List of all courses - https://www.coursera.org/maestro/api/topic/list?full=1

Another list of courses - https://www.coursera.org/maestro/api/topic/list2

List of all universities - https://www.coursera.org/maestro/api/university/list

Information about a specific course - https://www.coursera.org/maestro/api/topic/information?topic-id=compdata

Maybe if you are familiar with those technologies, you can find other links with more details and maybe with non-personal data you may find interesting.

UPDATE Also, this user seems to have a lot of data about MOOC (completion rates etc). Maybe you can contact with him and ask him to share them with you.

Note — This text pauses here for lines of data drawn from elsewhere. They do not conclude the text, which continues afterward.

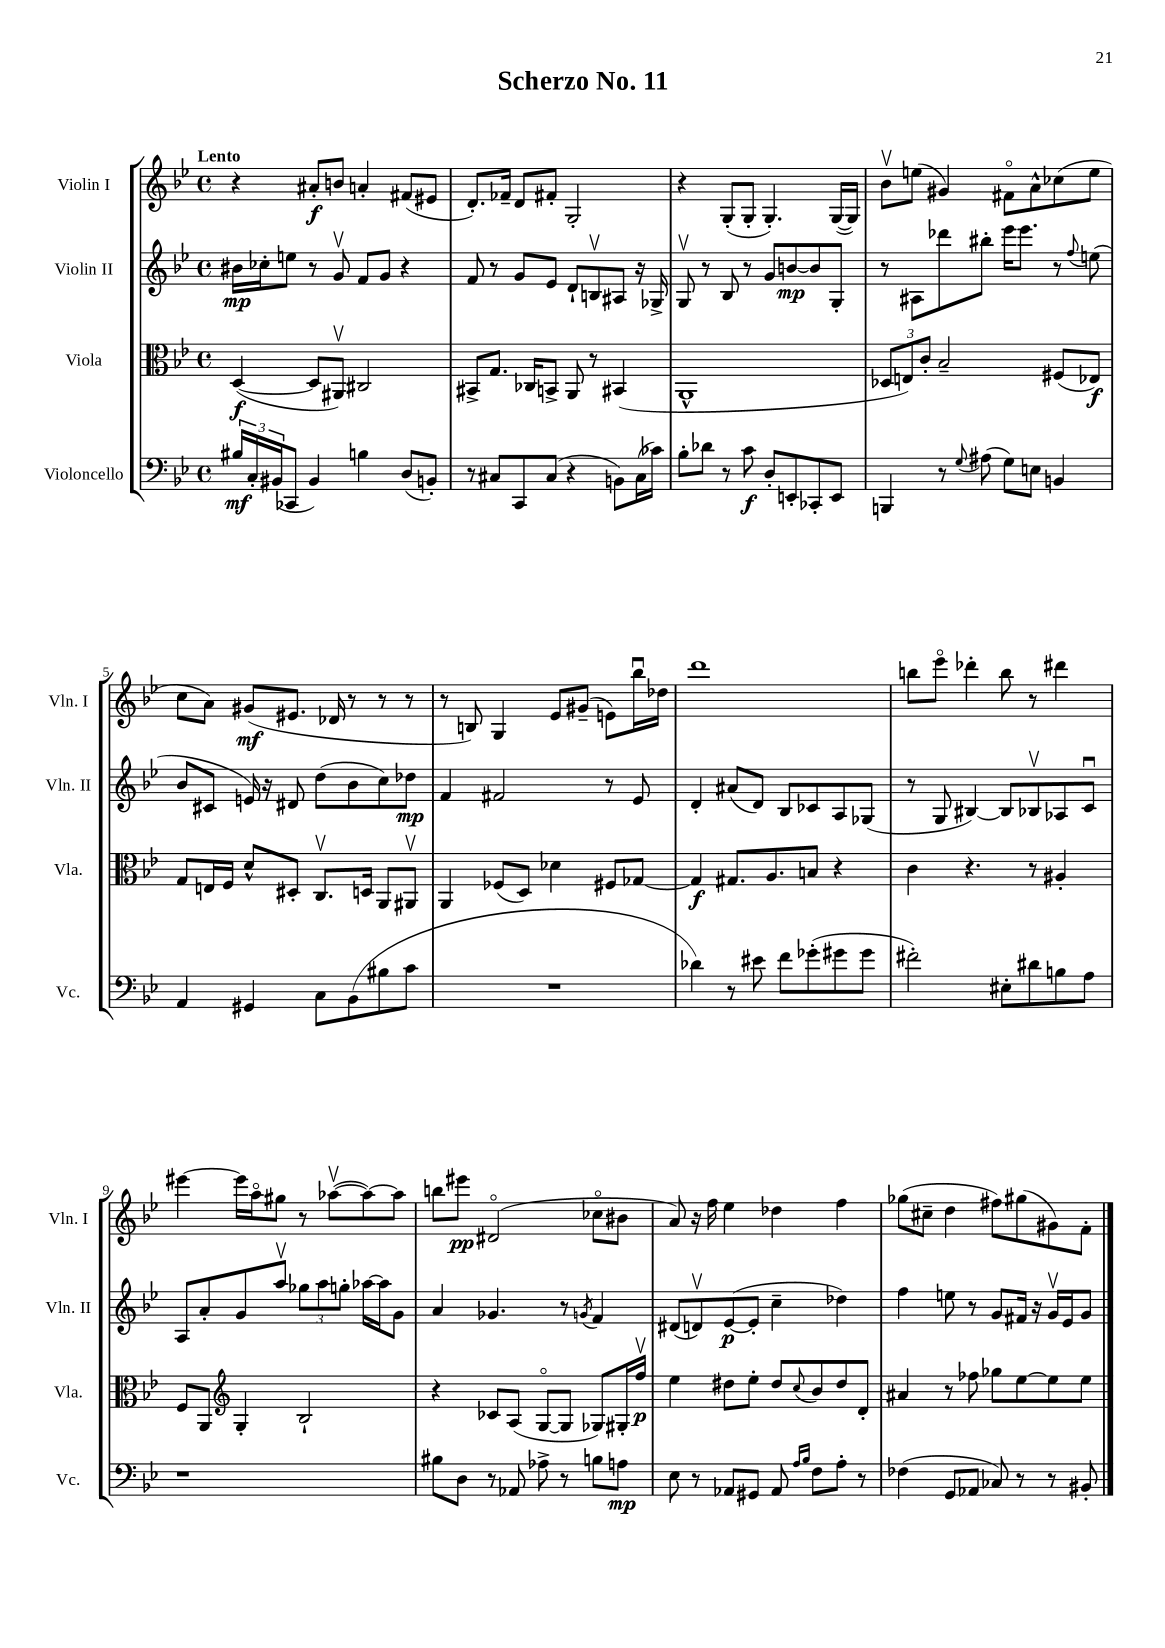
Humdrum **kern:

**kern	**kern	**kern	**kern
*staff4	*staff3	*staff2	*staff1
*clefF4	*clefC3	*clefG2	*clefG2
*k[b-e-]	*k[b-e-]	*k[b-e-]	*k[b-e-]
*M4/4	*M4/4	*M4/4	*M4/4
*met(c)	*met(c)	*met(c)	*met(c)
24B#	([4D	16b#	4r
24C'	.	.	.
.	.	16cc-'	.
(24BB#	.	.	.
8CC-	.	8ee	.
4BB#)	8D]	8r	8a#'
.	8AA#v)	8gv	8b
4B	2C#	8f	4a'
.	.	8g	.
(8D	.	4r	(8f#
8BB')	.	.	8e#
=	=	=	=
8r	8BB#^	8f	8.d')
8C#	8.G	8r	.
.	.	.	16f-~
8CC	.	8g	8d
.	16C-	.	.
(8C#	8BB^	8e-	8f#'
4r	8AA	8d`	2G'
.	8r	8Bv	.
8BB)	(4BB#	8A#	.
(16C#	.	16r	.
16c-)	.	16G-^	.
=	=	=	=
8B-'	1AA^^	8Gv	4r
8d-	.	8r	.
8r	.	8B-	(8G'
8c	.	8r	8G'
8D'	.	8g	4.G')
8EE'	.	[8b	.
8CC-'	.	8b]	.
8EE	.	8G'	([16G
.	.	.	16G])
=	=	=	=
4BBB	12D-	8r	8b-v
.	12E)	.	.
.	.	8A#	(8ee
.	12c'	.	.
8r	2B-~	8ddd-	4g#)
8qqG	.	.	.
(8A#	.	8bb#'	.
8G)	.	16eee-	8f#o
.	.	8.eee-	.
8E	.	.	8a^^
4BB	(8F#	8r	(8cc-
.	.	8qqff	.
.	8E-)	(8ee	8ee
=	=	=	=
4AA	8G	8b-	8cc
.	16E	8c#	8a)
.	16F	.	.
4GG#	8d^^	16e)	(8g#
.	.	16r	.
.	8D#'	8d#	8.e#
8C	8.Cv	(8dd	.
.	.	.	16d-
(8BB-	.	8b-	8r
.	16D	.	.
8B#	8AA	8cc)	8r
8c	8AA#v	8dd-	8r
=	=	=	=
1r	4AA	4f	8r
.	.	.	8B)
.	(8F-	2f#	4G
.	8D)	.	.
.	4d-	.	8e-
.	.	.	(8g#~
.	8F#	8r	8e)
.	[8G-	8e-	16bb-u
.	.	.	16dd-
=	=	=	=
4d-)	4G-]	4d'	1ddd
8r	8.G#	(8a#	.
8e#	.	8d)	.
.	8.A	.	.
8f	.	8B-	.
(8g-'	8B	8c-	.
8g#	4r	8A	.
8g#	.	(8G-	.
=	=	=	=
2f#')	4c	8r	8bb
.	.	8G	8eee-o
.	4.r	[4B#)	4ddd-'
8E#'	.	8B#]	8bb
8d#	8r	8B-v	8r
8B	4A#'	8A-	4ddd#
8A	.	8cu	.
=	=	=	=
1r	8F	8A	[4eee#
.	8AA	8a'	.
*	*clefG2	*	*
.	4G'	8g	16eee#]
.	.	.	16aao
.	.	8aav	8gg#
.	2B-`	12gg-	8r
.	.	12aa	.
.	.	.	([8aa-v
.	.	12gg'	.
.	.	[16aa-	8aa-_)
.	.	16aa-]	.
.	.	8g	8aa-]
=	=	=	=
8B#	4r	4a	8bb
8D	.	.	8eee#
8r	8c-	4.g-	(2d#o
8AA-	(8A	.	.
8A-^	[8Go	.	.
8r	8G]	8r	.
.	.	8qg	.
8B	8G-)	4f	8cc-o
8A	16G#'	.	8b#
.	16ffv	.	.
=	=	=	=
8E-	4ee-	(8d#	8a)
8r	.	8dv)	16r
.	.	.	16ff
8AA-	8dd#	([8e-	4ee-
8GG#	8ee-'	8e-']	.
8AA-	8dd#	4cc~	4dd-
16qqA	.	.	.
16qqB-	8qqcc	.	.
8F	8b-	.	.
8A'	8dd#	4dd-)	4ff
8r	8d'	.	.
=	=	=	=
(4F-	4a#	4ff	(8gg-
.	.	.	8cc#~
8GG	8r	8ee	4dd
8AA-	8ff-	8r	.
8C-)	8gg-	8g	8ff#)
8r	[8ee-	16f#	(8gg#
.	.	16r	.
8r	8ee-]	16gv	8g#)
.	.	16e-	.
8BB#'	8ee-	8g	8f'
==	==	==	==
*-	*-	*-	*-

http://moocmoocher.wordpress.com/2013/02/13/synthesising-mooc-completion-rates/

Tasos
  • 4,714
  • 3
  • 20
  • 43
7

Udacity just (August 12, 2014) released an API that makes all of their course information easily available:

See the overview here: Udacity Course Catalog API

And the documentation here: Udacity Course Catalog API Documentation

Some other APIs that have online course data:

michaelrbock
  • 171
  • 1
  • 4
4

The staff from the metadata course on coursera posted some statistics, which I aggregated here.

Karsten W.
  • 940
  • 5
  • 15
4

How about this?

MIT and Harvard release de-identified learning data from open online courses

Data:

enter image description here

Franck Dernoncourt
  • 7,780
  • 9
  • 39
  • 86
psychemedia
  • 266
  • 1
  • 2
  • Thanks, that's nice but there is barely any information for each student :( (see screenshot that I added in your answer). A few MB compared to ~ 10 GB by course when they receive the database dump from edX. – Franck Dernoncourt Aug 13 '14 at 20:25
1

I come after the storm but:

  • Yu, J., Luo, G., Xiao, T., Zhong, Q., Wang, Y., Feng, W., ... & Tang, J. (2020, July). MOOCCube: a large-scale data repository for NLP applications in MOOCs. In Proceedings of the 58th annual meeting of the association for computational linguistics (pp. 3135-3142). http://moocdata.cn/data/MOOCCube
  • Kuzilek J., Hlosta M., Zdrahal Z. Open University Learning Analytics dataset Sci. Data 4:170171 doi: 10.1038/sdata.2017.171 (2017). https://analyse.kmi.open.ac.uk/open_dataset (preview on Kaggle)
  • Choi, Y., Lee, Y., Shin, D., Cho, J., Park, S., Lee, S., Baek, J., Kim, B., & Jang, Y. (2019). EdNet: A Large-Scale Hierarchical Dataset in Education. Artificial Intelligence in Education, 12164, 69-73. https://github.com/riiid/ednet
  • (only exercises) P. J. Chen, M. E. Hsieh, T. Y. Tsai. Junyi Online Learning Dataset: A large-scale public online learning activity dataset from elementary to senior high school students., 2020. Available from https://www.kaggle.com/junyiacademy/learning-activity-public-dataset-by-junyi-academy.

I am notably interested if content is available; it seems that Junyi contains problem titles in Taiwanese, and MOOCCube contains a lot of content information.